Publish Date: August 8, 2018


CAIP, launched in January by the Board of Ambulatory Surgery Certification (BASC) following several years of development, is the first certification designed for infection preventionists working in ASCs. It represents only the second certification program for the ASC industry. The other — Certified Administrator Surgery Center (CASC) — was first awarded in 2002.

The inaugural CAIP exam, an online test, will be held October 1–31, with interested individuals required to register to take the exam between August 1–31.

If you're considering taking the CAIP exam, follow these six tips from Ann Geier, MS, RN, CNOR, CASC, chief nursing officer for Surgical Information Systems.

  1. Determine eligibility. Not just anyone can take the CAIP exam. There are specific requirements ASC professionals must meet to be eligible. These are broken down into three categories: licensure, experience and infection prevention education.

    "Download the CAIP Candidate Handbook and make sure you qualify," Geier says. "Assuming you meet those requirements, then you can proceed with submitting the CAIP application and begin preparing for the test."


  2. Review study materials. BASC has produced a document that outlines exam specifications and worthwhile accompanying study materials. The document is broken out into five sections that mirror the categories covered during the CAIP exam:
    • Infection prevention program development, implementation and maintenance
    • Infection prevention and control education and training
    • Surveillance, data collection and analysis
    • Infection prevention strategies
    • Instrument/equipment cleaning, disinfection and sterilization

    "Download this study guide and review it," Geier says. "It's not a short resource and can appear overwhelming. However, as you examine the document more closely, you may find there is overlap in several areas.”

    She continues, "I recommend comparing your job description to this guide. If any of the topics in it are not covered by your description, you know some of the areas you will need to focus on more closely during your exam preparation and studies."

  3. Obtain leadership support. Working toward and earning the CAIP credential is not just a process that benefits the individual pursuing the certification, Geier says. The experience will also benefit the ASC and its patients, which is why she says those planning to take the exam should be allotted time during the work week to prepare.

    "Go to your management and tell them you are studying for this exam," Geier says. "Ask for a few hours a week built into your time at the ASC to quietly prepare for the test.
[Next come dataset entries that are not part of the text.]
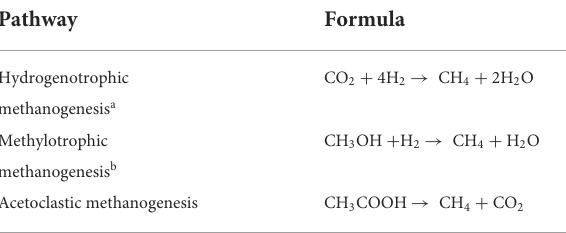
TABLE 1 The three main methanogenesis pathways in the rumen with estimates of free energies from reactions.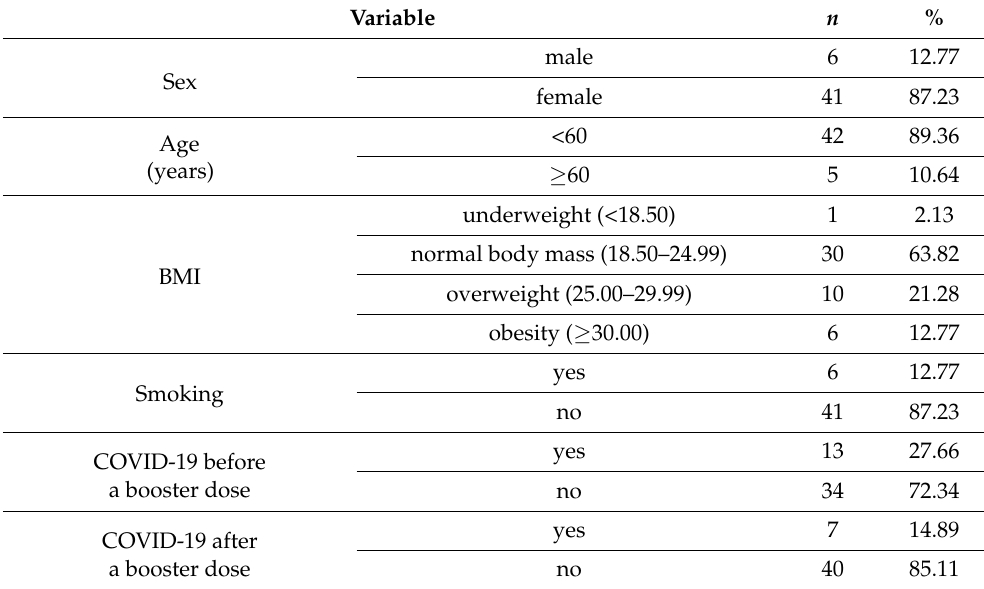
Table 1. Basic demographic and clinical characteristics of the studied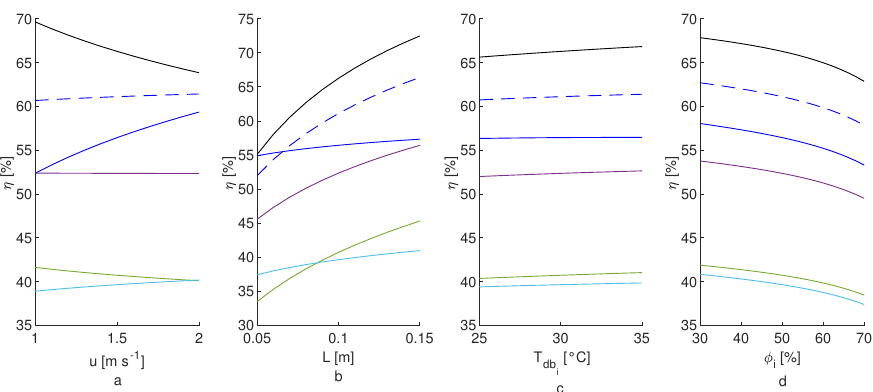
Figure 5. Comparison of pad cooling efficiency ( η ) of each pad analysed. ( a ) As function of inlet air velocity ( u ). ( b ) As function of pad thickness ( L ). ( c ) As function of dry-bulb temperature of inlet air ( T db ). ( d ) As function of relative humidity of inlet air ( φ i ). For each plot the other parameters i remained constants: u = 1.5 m s − 1 , L = 0.1 m, T db = 30 ◦ C and φ i = 60%. CL : solid black line; CS 1 : i blue solid line; CS 2 : blue dashed line; BC : red solid line; PS 1 : magenta solid line; PS 2 : magenta dashed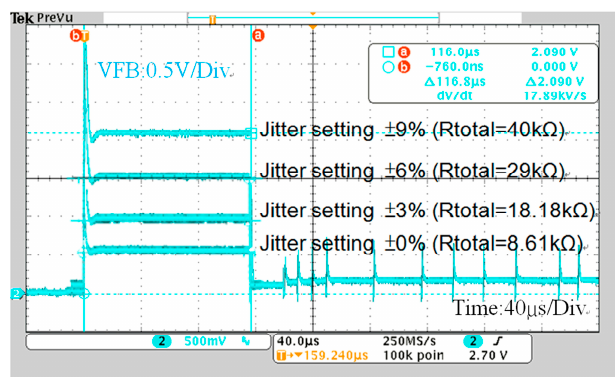
Figure 18. Using the feedback (FB) pin to set frequency swapping range.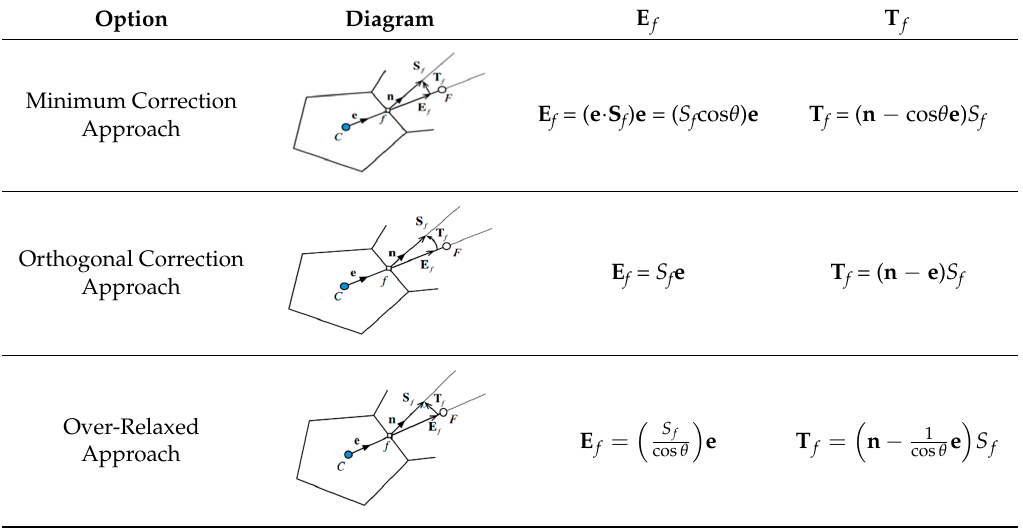
Table 1. Different options for the decomposition of surface vector S f . Table 1 . Different options for the decomposition of surface vector Table 1 . Different options for the decomposition of surface vector Table 1 . Different options for the decomposition of surface vector f S .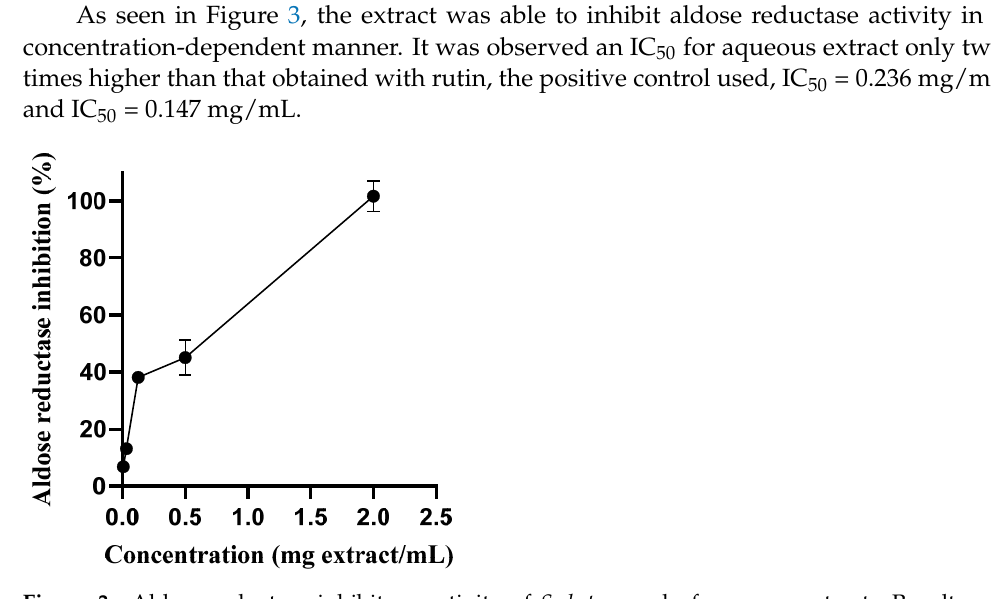
Figure 3. Aldose reductase inhibitory activity of S. betaceum leaf aqueous extract. Results are expressed as mean ± SD of six independent experiments, each performed in triplicate.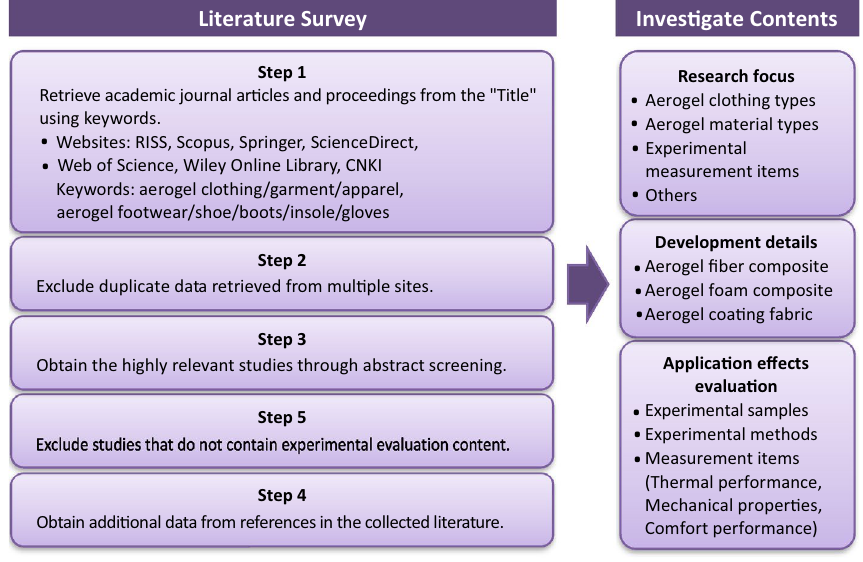
Fig. 1 Illustration of the research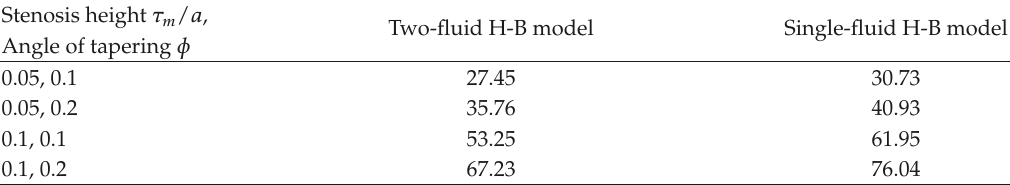
Table 3: Percentage of increase in longitudinal impedance due to the e ff ect of both the angle of tapering and stenosis height for the two-fluid H-B model and single-fluid H-B model with α (cid:7) 0.95, μ H (cid:7) 0.035, μ N (cid:7) 0.3 μ (cid:7) H , and τ y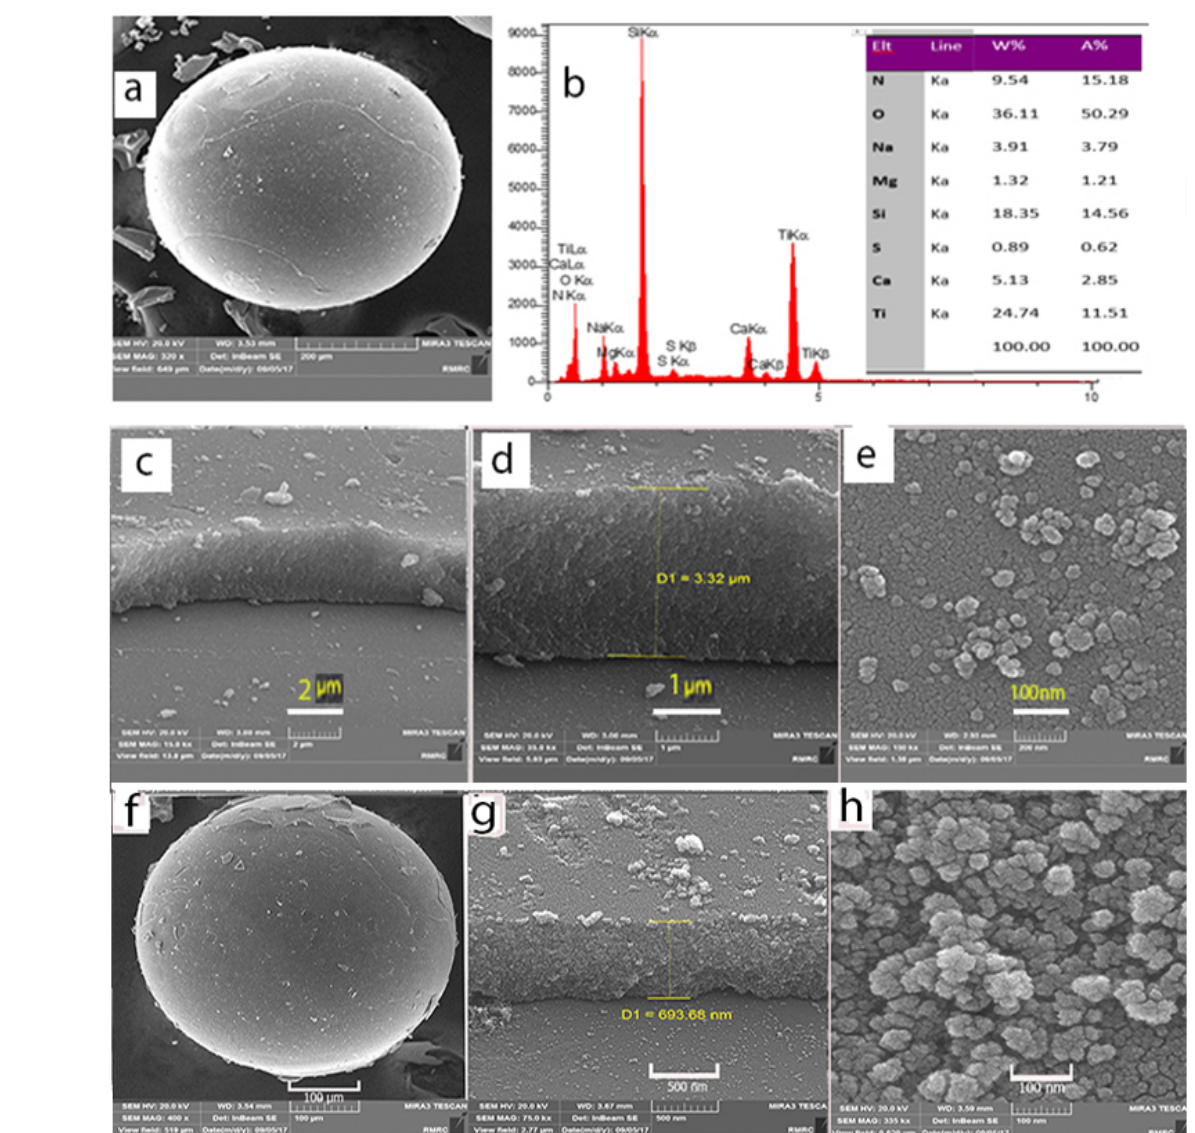
Figure 3. Energy-Dispersive X-ray (EDX) spectrum and Scanning Electron Microscope (SEM) images associated with N,S-TiO coated on Silica Sulfuric Acid (SSA) and N,S-TiO coated on pure glass Microspheres (MS), respectively 2 a) SEM image of N,S-TiO coated on SSA; b) EDX analysis of N, S-TiO coated on SSA; c) SEM image of a uniform thin film of N,S-TiO 2 2 coated on SSA; d) The thickness of N,S-TiO /SSA thin film (3.32 µm); e) Nanometer-sized N, S-TiO particles on SSA image with 2 2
Trying to squeeze in preparation and studying during off-hours is not only impractical but may not be doable for some people. It's also unfair to ask this of the individual since the certification will help the surgery center. If you're going to do this, management should help you do it right."


  4. Review sample exam questions. Available on the CAIP website is a set of 15 sample exam questions and their answers. Set aside time to answer these questions and review the answers, noting those areas where you could use improvement, Geier says. "BASC has provided these questions and answers so you can get a sense of different ways questions will be presented and don't need to go into the exam blindly."

  5. Prepare for the format. As noted earlier, the exam will be an online test, which will be administered at a testing center. Some individuals thinking about taking the exam may find the idea of a computerized test off-putting.

    "Not all people are comfortable with taking tests on a computer, but the reality is that this is the direction most exams are heading, including nursing boards," Geier says. "If you're in the category of people who find online tests a new concept, it's a phobia that's hard to overcome. But do your best to put this out of your mind. If you know the information covered by the exam, the format won't matter as much. Focus on what you can control."


  6. Do your best. While you will want to work to put yourself in the strongest position to pass the exam, try not to be concerned about the possibility that you might not, Geier says. "What's the worst thing that can happen? You don't pass. Then what? You don't give up. You plan to take it over, and now you will have an even better idea of what to expect and where you need to get stronger. The journey you take on the way to earning the certification may be more important than actually receiving the credential."